Life- Changing cracker recipe

Like a million other women, I'm in hot hot love with these crackers, but hate that you get a small amount for such a high cost -- this is adapted from a recipe from food.com -- I swapped out some of the nuts for others, added flax seeds as well as the ground flax, and added dried cranberries in the mix.

I baked them in a gratin dish that I divided with foil into two long skinny loaf pans so I had little 2" loaves that came out. 

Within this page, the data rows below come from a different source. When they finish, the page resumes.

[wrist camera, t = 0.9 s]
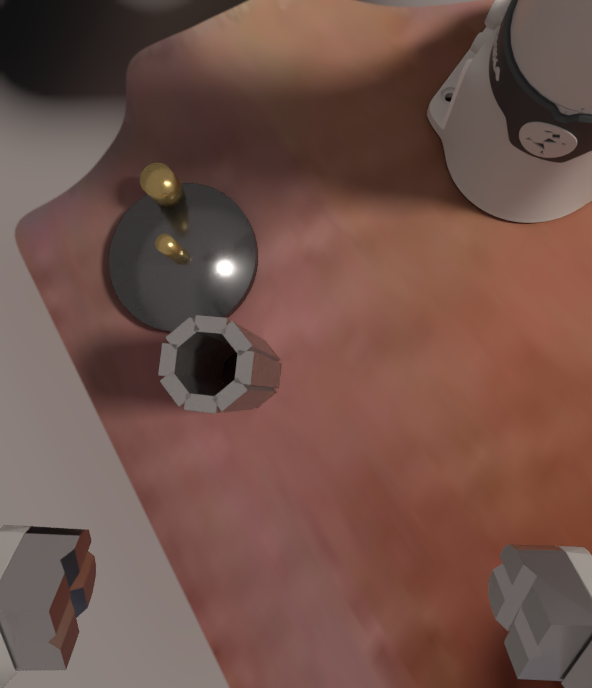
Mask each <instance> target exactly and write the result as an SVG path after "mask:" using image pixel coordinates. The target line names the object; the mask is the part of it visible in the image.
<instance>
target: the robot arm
mask: <svg viewBox="0 0 592 688" xmlns="http://www.w3.org/2000/svg"><path fill="white" fill-rule="evenodd" d="M484 24H485V25H486V28H485V29H484V31H483V32H480V33H479V34H478V35H477V36H476V38H475V40H474V42H473V44H472V46H471V48H470V49H469V51H468V52H467V53H466V55H465V56H464V57H463V59H462V60H461V61H460V63H459V64H458V65H457V67H456V68H455V69H454V71H453V72H452V73H451V75H450V76H449V77H448V79H447V80H446V81H445V83H444V84H443V85H442V87H441V88H440V89H439V91H438V92H437V93H436V95H435V96H434V97H433V99H432V100H431V102H430V104H429V106H428V109H427V117H428V120H429V122H430V123H431V125H432V127H433V128H434V130H435V131H436V132H437V134H438V135H439V137H440V138H441V140H442V143H443V147H444V153H445V158H446V163H447V167H448V169H449V172H450V174H451V177H452V179H453V181H454V182H455V184H456V185H457V187H458V188H459V190H460V191H461V192H462V193H463V195H464V196H465V197H466V198H467V199H468V200H469V201H471V202H472V203H473V204H474V205H476V206H477V207H478V208H480V209H482V210H483V211H485V212H487V213H489V214H491V215H493V216H496V217H499V218H501V219H505V220H509V221H514V222H523V223H535V222H544V221H550V220H554V219H557V218H560V217H563V216H565V215H568V214H570V213H572V212H574V211H576V210H577V209H579V208H581V207H582V206H584V205H586V204H587V203H589V202H591V201H592V0H496V1H495V2H494V4H493V5H492V7H491V9H490V11H489V13H488V15H487V17H486V19H485V22H484ZM448 97H449V98H452V99H451V102H448V101H446V100H445V98H448ZM90 544H91V537H90V533H89V530H84V529H68V528H67V529H66V528H51V527H34V526H13V525H3V526H2V527H1V528H0V688H4V686H6V684H7V683H8V682H9V681H10V680H11V679H12V678H13V677H14V676H15V675H16V671H17V670H18V671H19V670H66V668H67V666H68V663H69V660H70V657H71V654H72V651H73V648H74V645H75V643H76V640H77V637H78V634H79V629H78V624H77V620H76V618H77V617H78V616H79V615H80V614H81V613H82V612H84V611H85V610H86V609H87V608H88V605H89V602H90V599H91V595H92V593H93V587H94V582H95V576H96V563H95V557H94V556H93V555H92V554H91V553H90V552H88V549H89V546H90ZM500 558H501V560H502V562H503V564H501V565H500V566H498V567H497V568H495V569H494V570H493V571H492V574H491V576H490V579H489V599H490V604H491V608H492V611H493V614H494V616H495V619H496V620H497V621H498V622H499V623H500V624H501V625H502V626H503V627H504V628H505V629H506V630H507V634H506V637H505V640H504V644H505V646H506V649H507V652H508V654H509V657H510V660H511V662H512V665H513V668H514V670H515V673H516V676H517V678H518V679H530V680H550V681H562V683H561V684H562V685H563V686H564V688H592V555H591V554H590V552H588V551H587V550H586V549H585V548H584V547H569V546H555V545H514V544H509V545H507V546H505V547H504V548H503V550H502V552H501V554H500Z"/></svg>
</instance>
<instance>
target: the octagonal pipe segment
mask: <svg viewBox="0 0 592 688" xmlns="http://www.w3.org/2000/svg"><path fill="white" fill-rule="evenodd" d="M165 338H166V339H167V341H168V342H169V343H170V344H167V343H162V350H161V357H160V365H159V373H158V375H161V376H165V377H164V378H163V379H162V380H160V382H161V384H162V385H163V386H164V388H165V389H166V390H167V392H168V393H169V394H170V396H171V397H172V398H173V400H174V401H175V402H176V404H177V405H178V406H179V407H182V406H184V410H191V411H200V412H209V413H223V412H232V411H241V410H250V409H254V408H258V407H260V406H261V405H262V404H263V403H264V402H266V401H267V400H268V399H269V398H270V397H272V396H273V395H274V394H275V393H277V392H276V391H275V389H274V388H279V384H280V374H281V365H282V364H281V363H279V362H278V361H279V360H280V358H279V357H278V356H277V355H276V353H275V352H274V351H273V350H272V348H271V347H270V346H269V345H268V343H267V342H266V341H265V340H263V339H262V338H260V337H258V336H257V335H255V334H253V333H252V332H250V331H248V330H247V329H245V328H244V327H242V326H240V325H239V324H237V323H235V322H234V321H231V320H230V319H228V318H223V317H211V316H199V315H196V317H195V319H193V318H191V317H189V318H188V319H187V320H186V321H185V322H183V323H182V324H181V325H180V326H179V327H177V328H176V329H175V330H174V331H173V332H171V333H170V334H169V335H168V336H167V337H165ZM235 351H236V352H237V353H238V355H237V363H236V372H235V380H234V381H232V382H231V383H230V384H229V385H228V386H227V385H226V384H225V383H224V382H223V380H222V376H223V368H224V361H225V360H226V359H227V358H228V357H229V356H231V355H232V354H233V353H234V352H235Z"/></svg>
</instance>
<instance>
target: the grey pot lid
mask: <svg viewBox="0 0 592 688" xmlns="http://www.w3.org/2000/svg"><path fill="white" fill-rule="evenodd" d="M140 185H141V187H142V189H143V190H144V191H145V192H146V193H147V195H145V196H144V197H142V198H141V199H140V200H139V201H137V202H136V203H135V204H134V205H133V206H132V207H131V208H130V209H129V210H128V211H127V213H126V214H125V215H124V217H123V218H122V219H121V221H120V223H119V225H118V226H117V228H116V231H115V233H114V235H113V239H112V242H111V246H110V252H109V272H110V277H111V282H112V285H113V287H114V290H115V292H116V294H117V296H118V298H119V300H120V301H121V303H122V304H123V305H124V307H125V308H126V309H127V310H128V311H129V312H130V313H131V314H132V315H133V316H135V317H136V318H137V319H138V320H140V321H142V322H143V323H145V324H147V325H149V326H152V327H154V328H157V329H160V330H163V331H167V332H173V331H174V330H175V329H176V328H177V327H179V326H180V325H181V324H182V323H183V322H185V321H186V320H187V319H188V318H189V317H191V318H193V319H195V317H196V315H199V316H211V317H223V318H228V317H229V316H230V315H231V314H233V313H234V312H235V311H236V310H237V308H238V307H239V306H240V305H241V304H242V302H243V301H244V300H245V298H246V297H247V295H248V293H249V291H250V290H251V287H252V285H253V282H254V279H255V276H256V272H257V265H258V248H257V241H256V238H255V234H254V231H253V229H252V227H251V224H250V223H249V221H248V219H247V218H246V216H245V215H244V213H243V212H242V210H241V209H240V208H239V207H238V205H237V204H236V203H235V202H234V201H233V200H231V199H230V198H229V197H228V196H226V195H225V194H223V193H222V192H220V191H218V190H216V189H214V188H211V187H208V186H205V185H200V184H194V183H181V182H180V181H179V179H178V178H177V177H176V176H175V174H174V173H173V172H172V171H171V170H170V168H169V167H168V166H167V165H165V164H163V163H158V162H157V163H152V164H150V165H148V166H147V167H145V168H144V170H143V171H142V173H141V175H140Z"/></svg>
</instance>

Rosemary Raisin Nut crisps -- adapted knock off Rainforest Crisps

1 cup flour
3/4 cup whole wheat flour (original recipe called for two cups of flour -- but I subbed I subbed in whole wheat for a bit of extra grain and fiber. Subbing whole wheat flour = 3/4 C for 1 C of white flour)
2 teaspoons baking soda
1 teaspoon salt
2 cups buttermilk
1/4 cup brown sugar
1/4 cup honey
1/4 ground flax seed 

1/2 cup raisins (I think it was closer to two handfulls -- maybe 3/4 cup?)
1/2 cup dried cranberries (same story)
small handfull chopped walnuts
small handfull slivered almonds
1/4 cup flax seed
1/8 cup sesame seeds
1/4 cup sunflower seeds
2 tablespoon chopped fresh rosemary (1 just didn't seem like enough!)

Directions:

1
Preheat oven to 350°F.
2
In a large bowl, stir together the flour, baking soda and salt. Add the buttermilk, brown sugar and honey and stir a few strokes. Add the raisins, pecans, pumpkin seeds, sesame seeds, flax seed and rosemary and stir just until blended.
3
Pour the batter into two 4x 8-inch loaf pans that have been sprayed with non-stick spray. Bake for about 45 minute until golden and springy to the touch. Remove from the pans and cool on a wire rack.
4
The cooler the bread, the easier it is to slice really thin. You can leave it until the next day or pop it in the freezer. Slice the loaves as thin as you can and place the slices in a single layer on an ungreased cookie sheet. Try slicing and baking one loaf and popping the other in the freezer for later. Sprinkle with salt.  Reduce the oven heat to 300°F and bake them for about 15 minutes then flip them over and bake for another 10 minutes, until crisp and deep golden. Try not to eat them all at once!